Çünkü hiçbir zaman bugün dün gibi değildir. Dün dünde kalmış ve artık eski günleriin yanına postalanmıştır…

Çünkü o gün, o an yaşanmış bir andır…

Sanki yediğimiz ekmeğin bile eski ekmekler kadar tadı yok…

Eskiden ekmeklerimiz  kara un dediğimiz özü tam buğday olan undan pişirilirdi ve odunla pişerdi çoğunlukla  belki lezzetini o yüzden daha çok hissederdik…

Çocukluk günlerimizi daha çok özleriz…Zira o günleri artık hiç bir şey geri getiremez…

Çocukluk ve gençlik yılları…

Artık derin bir sis içinde kalmış ve ulaşılmazdır…

Gidin çocukluğunuzun geçtiği , gençliğinizin geçtiği yerleri bir daha bir daha gezin…

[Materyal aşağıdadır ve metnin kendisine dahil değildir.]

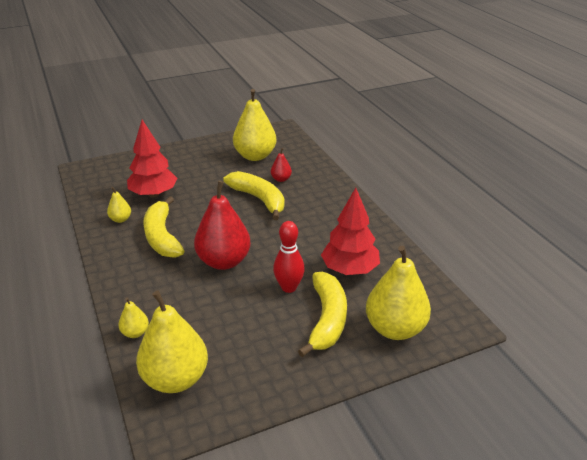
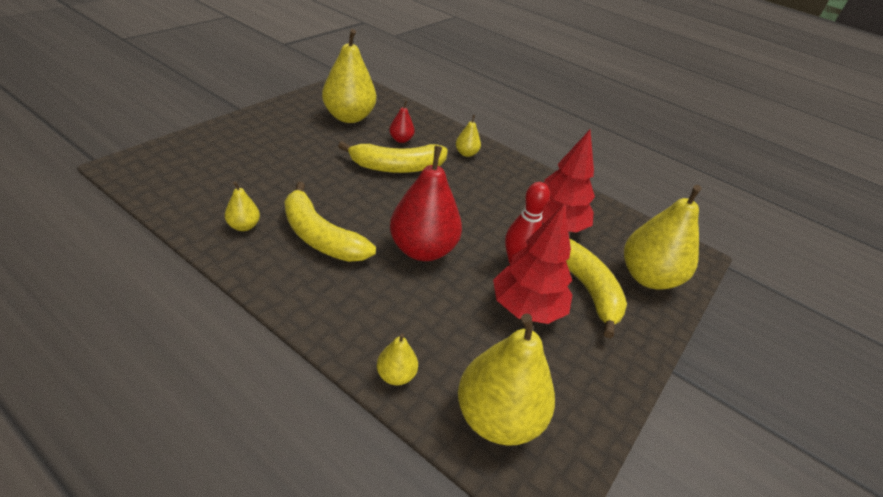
camera: 35 degrees left, 5 degrees up
red tree [127,120,178,198] -> red tree moved to [493,204,573,324]
yellow banana [223,171,284,220] -> yellow banana turned 150 degrees clockwise [338,141,448,173]
none -> yellow pear [456,115,481,157]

Bakalım ne bulabileceksiniz?

O günlerden işaret bile kalmamış…

Sadece derin bir hüzün ve derin bir sessizlik o kadar…

Çevrenizden geçenler bile tanıdık değil çoğu artık…

Hayatın tadı var mı?

Bu biraz da günümüz koşullarına, dünyanın gidişatına bağlı bir şeydir…

Yaşadığınız anı yaşamak önemli…

 Bir dakika öncesi artık tarih olmuş, bir dakika sonranız yakın gelecektir…O anı yaşamanız önemli…

***

Beygirler bile  yiyecek arayışında...

Eskiden atlar bile mutlu idi nüfusu az olan Gebze’de…1978 yılında adım attığımız Gebze’nin insanları daha bir mutluydu daha bir huzurluydu…

Bütün gün yük çeken atlar akşam olunca özgür olur geniş çayırlarda özgürce koşup otlarlardı…Aksesapağı arkasında Gaziler yamaçlarında Roman atları özgürce hayatını yaşardı… Bayırları sisli, çayırları bereketli, insanları mutlu idi Gebze'nin...Şimdi otlayacak mera kalmadı... Sisli bayırların yerlerini dumanlı , zehir kusan fabrikalar aldı... O eski atlar da yok artık. O eski insanları sırtlarına alıp gittiler buralardan...

Şimdi öyle mi?

Orman arasında Sanayi, Lojistik depo merkezleri, fabrikalar arasında yiyecek arayan atlar diyarı olduk...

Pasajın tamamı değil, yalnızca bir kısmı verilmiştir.